Pairwise comparisons between pedigree-based and marker-based estimates of (a) narrow-sense heritability (h2), (b) genetic gains in percentage (at 5% selection intensity, S.I.), and narrow-sense heritability (h2) for (c) conifers and (d) for broadleaf tree species. The symbol X represents the mean. The line in the box is the median. The box covers the first to the third quartiles. The dots are outliers, while the horizontal bars represent the minimum and the maximum values. Pedigree- and marker-based estimated genetic parameters and gains were significantly different based on the Wilcoxon matched-pairs signed-ranks tests.
In a few studies and for several traits, results of analyses carried out on more than one site were reported. In such cases, estimates of GxE interaction using type-B genetic correlations were presented, which are inversely correlated to the amplitude of GxE interaction. We found such estimates in six of the studies reported in the literature (Table 2). Although we could observe variation in the estimates between pedigree-based and marker-based methods, we could not find an overall significant difference (p-value = 0.0644) using a Wilcoxon signed-rank test. However, this result clearly depended on the type of traits analyzed. Indeed, when the two approaches were compared for wood quality traits only, there was no significant difference between them (p-value = 0.9645) (Fig. 2a). On the other hand, statistical significance was reached for the other traits (growth and resistance to insects pooled together, p-value = 0.0107) (Fig. 2b), with lower type-B genetic correlations and thus higher GxE interaction estimates obtained with the information based on DNA markers. Only two studies considered insect resistance traits so no formal testing could be conducted for these traits only. When considering only growth traits, the statistical difference between pedigree-based and marker-based methods was of the same order of magnitude (p-value = 0.0206) (Fig. 2c) as that obtained by regrouping growth and insect resistance traits (Fig. 2b). This contrasting result between wood quality traits and the other traits may not be surprising, given that wood quality traits are generally under stronger genetic control than the other traits, and thus less influenced by the environment40,41,42. Therefore, the absence of significant difference between the two approaches when all traits were considered together was because wood quality traits, which represented 58% of the study-trait pairs analyzed, are clearly less influenced by GxE interaction.
Genotype-by-environment (GxE) interaction for (a) wood quality, (b) growth and insect resistance, and (c) only growth traits in conifers. GxE interaction was not presented separately for insect resistance because the sample size was too small to obtain meaningful statistical tests. For GxE, the values of type-B genetic correlations are shown, which are inversely correlated to the amplitude of GxE interaction. The symbol X represents the mean. The line in the box is the median. The box covers the first to the third quartiles. The dots are outliers, while the horizontal bars represent the minimum and the maximum values. Pedigree- and marker-based estimated GxE interactions are significantly different based on the Wilcoxon matched-pairs signed-ranks tests, except for wood quality traits.
However, even for growth traits, the importance of GxE interaction appears to depend on the species and the populations considered. For instance, substantial GxE interactions were reported for interior spruce from western Canada43, for loblolly pine from southeastern United States44, and for Norway spruce in Sweden45. Moreover, these authors have indicated that GS models ideally needed to be calibrated for each breeding zone.

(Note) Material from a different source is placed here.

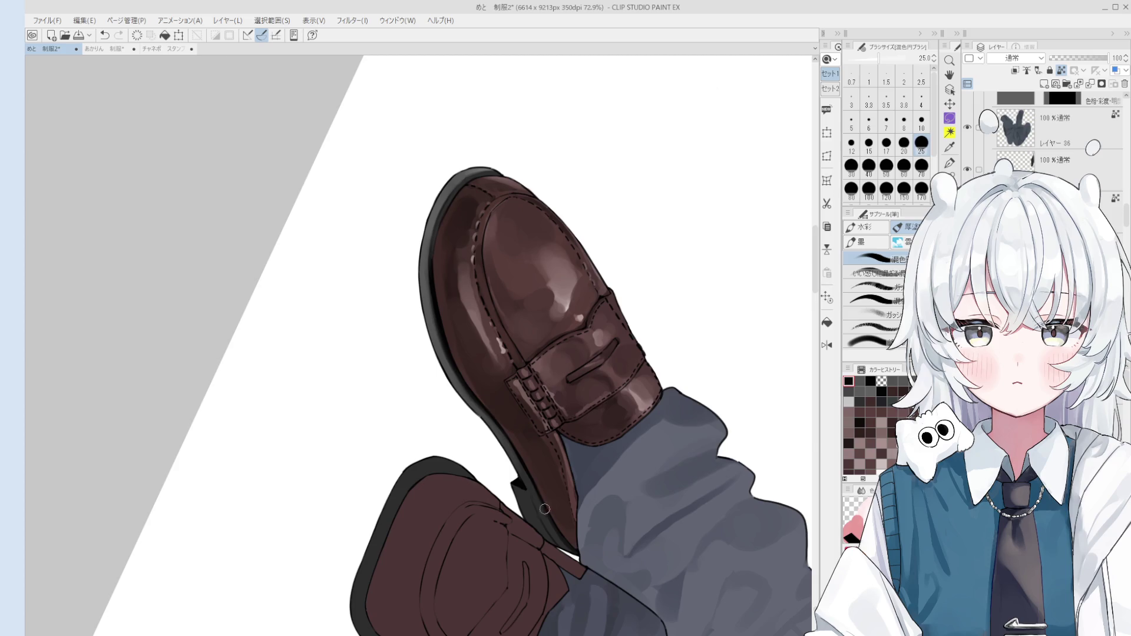
pyautogui.scroll(5, 508, 438)
pyautogui.press('bracketleft')
pyautogui.press('bracketleft')
pyautogui.press('bracketleft')
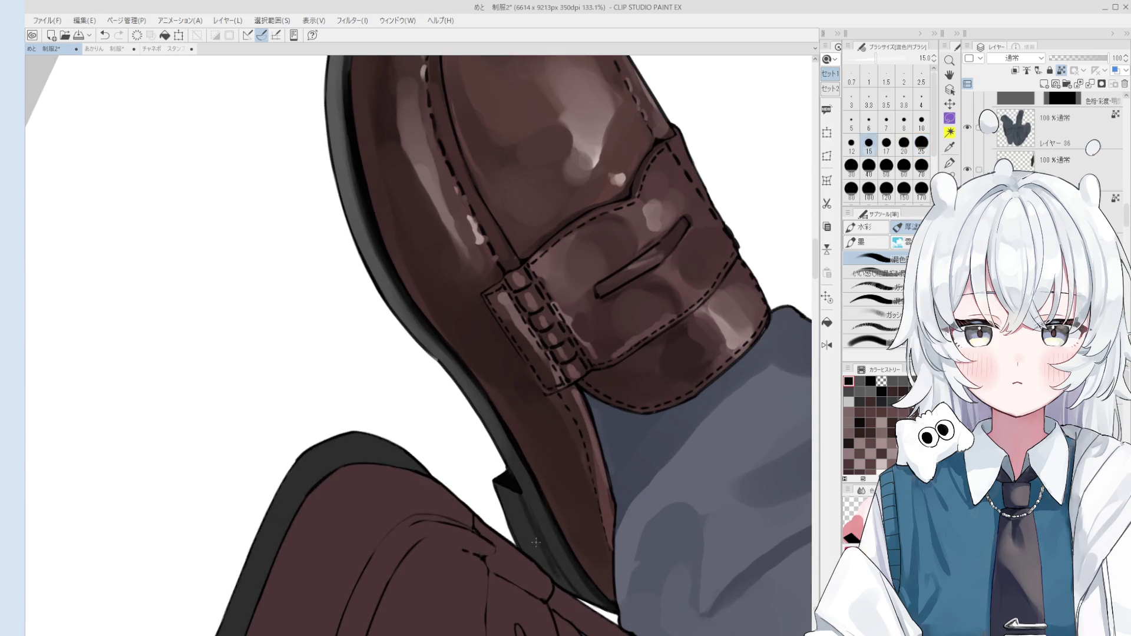
pyautogui.scroll(-1, 533, 526)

In contrast to these results, much lower GxE interactions were reported for black spruce30,46, even for growth traits. Similarly, it was shown that GxE interaction was also limited in white spruce large genetic trials established in eastern Canada28,47. Nevertheless, the sole use of pedigree-based information appeared to underestimate the importance of GxE interaction in most studies especially for lower heritability traits, as compared to using marker-based methods (Table 2).
Discussion
Results of the present meta-analytical study provides clear evidence that quantitative genetic analyses based on registered pedigree information only, resulted in upwardly biased estimates of narrow-sense heritability for growth, insect resistance, and wood quality traits in forest tree species, as compared to estimates obtained with realized genomic relationships based on DNA markers sampled genome-wide. For open-pollinated families, additive genetic variance estimates can be biased upwardly as the assumption of true half-siblings cannot be confirmed48,49. Several authors have indeed reported such bias1,43. However, this is the first time that a metadata analysis brings evidence of this bias even with full-sib family pedigree structure, although it has already been suspected in a few previous studies (e.g.36,50). Indeed, when we removed results of studies on open-pollinated families (22 study-trait pairs) in our metadata analysis, the Wilcoxon signed-rank test still remained highly significant (p-value = 5.64e−06), thus confirming the observed general bias of using registered pedigree information to represent the genetic relationships existing between the individuals making up the breeding population analyzed. The same upwardly biased trend was also observed for genetic gain estimates derived from pedigree information only, with important implications for conventional tree breeding programs.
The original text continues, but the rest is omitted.